The EU is also preparing sanctions on China, but EU foreign policy chief Josep Borrell said nothing specific had been decided. The EU extended the EU’s ban on exports of sensitive technology to Hong Kong. But analysts said that with each member having its own interests in relation to China or the U.S., and having different views about Hong Kong issues, it would be difficult to reach a consensus on whether to impose heavy sanctions on China, with likely opposition from Hungary and Greece. Sweden, Denmark and the Netherlands on the other hand, are likely to exert pressure to push the EU to be tough on China. German Chancellor Angela Merkel said that the new national security law for Hong Kong is no reason for the European Union to sever dialogue with China. “It is important that EU member states are trying to find a common policy toward China and a common answer,” Merkel said during a press conference with Italian Prime Minister Giuseppe Conte. Apart from an export ban on “sensitive technology” to Hong Kong, Borrell said EU governments could also review their extradition agreements with Hong Kong, review travel advice, increase scholarships for Hong Kong students and offer more visas to Hong Konger citizens. EU Ambassadors stressed the likely steps would not amount to economic sanctions.
The U.S. also imposed sanctions on some Chinese officials it alleges are involved in human rights violations in Xinjiang. One of them is Politburo Member and Xinjiang Party Secretary Chen Quanguo. China retaliated by imposing its own sanctions on Members of the U.S. Congress, including Marco Rubio and Ted Cruz, considered to be “China hawks”. The sanctions include restricting visas and freezing properties.

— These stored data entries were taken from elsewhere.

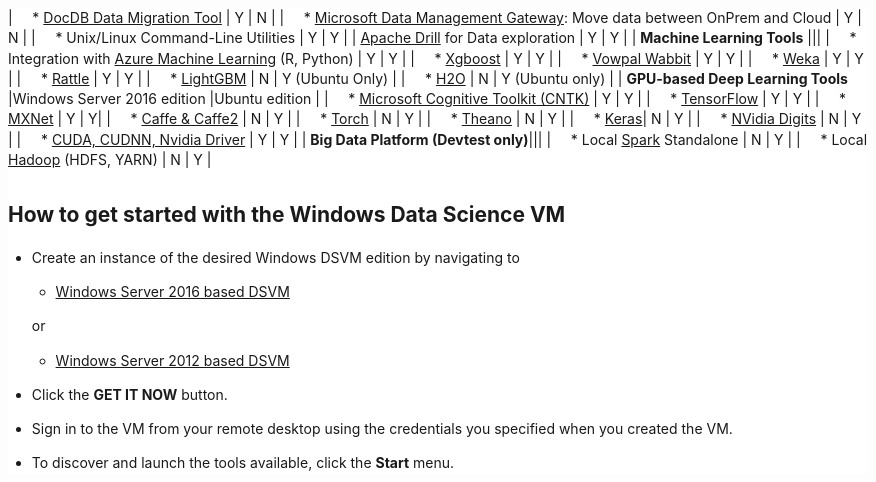 | &nbsp;&nbsp;&nbsp;&nbsp;* [DocDB Data Migration Tool](https://docs.microsoft.com/azure/documentdb/documentdb-import-data) | Y | N |
| &nbsp;&nbsp;&nbsp;&nbsp;* [Microsoft Data Management Gateway](https://msdn.microsoft.com/library/dn879362.aspx): Move data between OnPrem and Cloud | Y | N |
| &nbsp;&nbsp;&nbsp;&nbsp;* Unix/Linux Command-Line Utilities | Y | Y |
| [Apache Drill](http://drill.apache.org) for Data exploration | Y | Y |
| **Machine Learning Tools** |||
| &nbsp;&nbsp;&nbsp;&nbsp;* Integration with [Azure Machine Learning](https://azure.microsoft.com/services/machine-learning/) (R, Python) | Y | Y |
| &nbsp;&nbsp;&nbsp;&nbsp;* [Xgboost](https://github.com/dmlc/xgboost) | Y | Y |
| &nbsp;&nbsp;&nbsp;&nbsp;* [Vowpal Wabbit](https://github.com/JohnLangford/vowpal_wabbit) | Y | Y |
| &nbsp;&nbsp;&nbsp;&nbsp;* [Weka](http://www.cs.waikato.ac.nz/ml/weka/) | Y | Y |
| &nbsp;&nbsp;&nbsp;&nbsp;* [Rattle](http://rattle.togaware.com/) | Y | Y |
| &nbsp;&nbsp;&nbsp;&nbsp;* [LightGBM](https://github.com/Microsoft/LightGBM) | N | Y (Ubuntu Only) |
| &nbsp;&nbsp;&nbsp;&nbsp;* [H2O](https://www.h2o.ai/h2o/) | N | Y (Ubuntu only) |
| **GPU-based Deep Learning Tools** |Windows Server 2016 edition  |Ubuntu edition |
| &nbsp;&nbsp;&nbsp;&nbsp;* [Microsoft Cognitive Toolkit (CNTK)](http://cntk.ai) | Y | Y |
| &nbsp;&nbsp;&nbsp;&nbsp;* [TensorFlow](https://www.tensorflow.org/) | Y | Y |
| &nbsp;&nbsp;&nbsp;&nbsp;* [MXNet](http://mxnet.io/) | Y | Y|
| &nbsp;&nbsp;&nbsp;&nbsp;* [Caffe & Caffe2](https://github.com/caffe2/caffe2) | N | Y |
| &nbsp;&nbsp;&nbsp;&nbsp;* [Torch](http://torch.ch/) | N | Y |
| &nbsp;&nbsp;&nbsp;&nbsp;* [Theano](https://github.com/Theano/Theano) | N | Y |
| &nbsp;&nbsp;&nbsp;&nbsp;* [Keras](https://keras.io/)| N | Y |
| &nbsp;&nbsp;&nbsp;&nbsp;* [NVidia Digits](https://github.com/NVIDIA/DIGITS) | N | Y |
| &nbsp;&nbsp;&nbsp;&nbsp;* [CUDA, CUDNN, Nvidia Driver](https://developer.nvidia.com/cuda-toolkit) | Y | Y |
| **Big Data Platform (Devtest only)**|||
| &nbsp;&nbsp;&nbsp;&nbsp;* Local [Spark](http://spark.apache.org/) Standalone | N | Y |
| &nbsp;&nbsp;&nbsp;&nbsp;* Local [Hadoop](http://hadoop.apache.org/) (HDFS, YARN) | N | Y |



## How to get started with the Windows Data Science VM
* Create an instance of the desired Windows DSVM edition by navigating to
  * [Windows Server 2016 based DSVM](https://azuremarketplace.microsoft.com/en-us/marketplace/apps/microsoft-ads.windows-data-science-vm)
  
  or 
  * [Windows Server 2012 based DSVM](https://azure.microsoft.com/marketplace/partners/microsoft-ads/standard-data-science-vm/) 
* Click the **GET IT NOW** button.
* Sign in to the VM from your remote desktop using the credentials you specified when you created the VM.
* To discover and launch the tools available, click the **Start** menu.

Meanwhile, as a result of the Covid-19 pandemic, Hong Kong is suffering as a tourist market. Hong Kong tourist arrivals enjoyed a mini-revival in June with 80% more visitors than the previous month, but that was still nearly 100% down on 2019. Latest figures from the city’s Tourism Board showed that 14,600 people visited last month, compared with 8,100 in May. June’s numbers represented a 99.7% year-on-year drop. Overall in the first six months of the year, arrivals were down 90% at 3.52 million from the same period in 2019. With Hong Kong now battling a third wave of coronavirus infections, and with stricter social-distancing measures in place, the Board was forced to postpone a campaign designed to boost the flagging industry by encouraging residents to spend and travel locally. “The tourism industry remains in winter,” Lawmaker Yiu Si-wing said. “We don’t see any light at the end of the tunnel yet.” Although all but three border checkpoints with mainland China remained closed, 18% more mainland visitors, or 6,633 people, crossed the border into the city in June, compared with May. The number was down 99.8% from the same period last year, the South China Morning Post reports.
In a move that would make Hong Kong less attractive to mainland Chinese professionals, China’s Tax Administration has decided to start taxing the income of Chinese citizens worldwide. This means that Chinese nationals working in Hong Kong are now facing a tax rate of as much as 45%, compared with the previous 15%. Some are considering moving back to mainland China or applying for a Hong Kong passport if they have lived in the city long enough to qualify. Hong Kong has granted more than 340,000 immigration visas to people from mainland China over the past five years.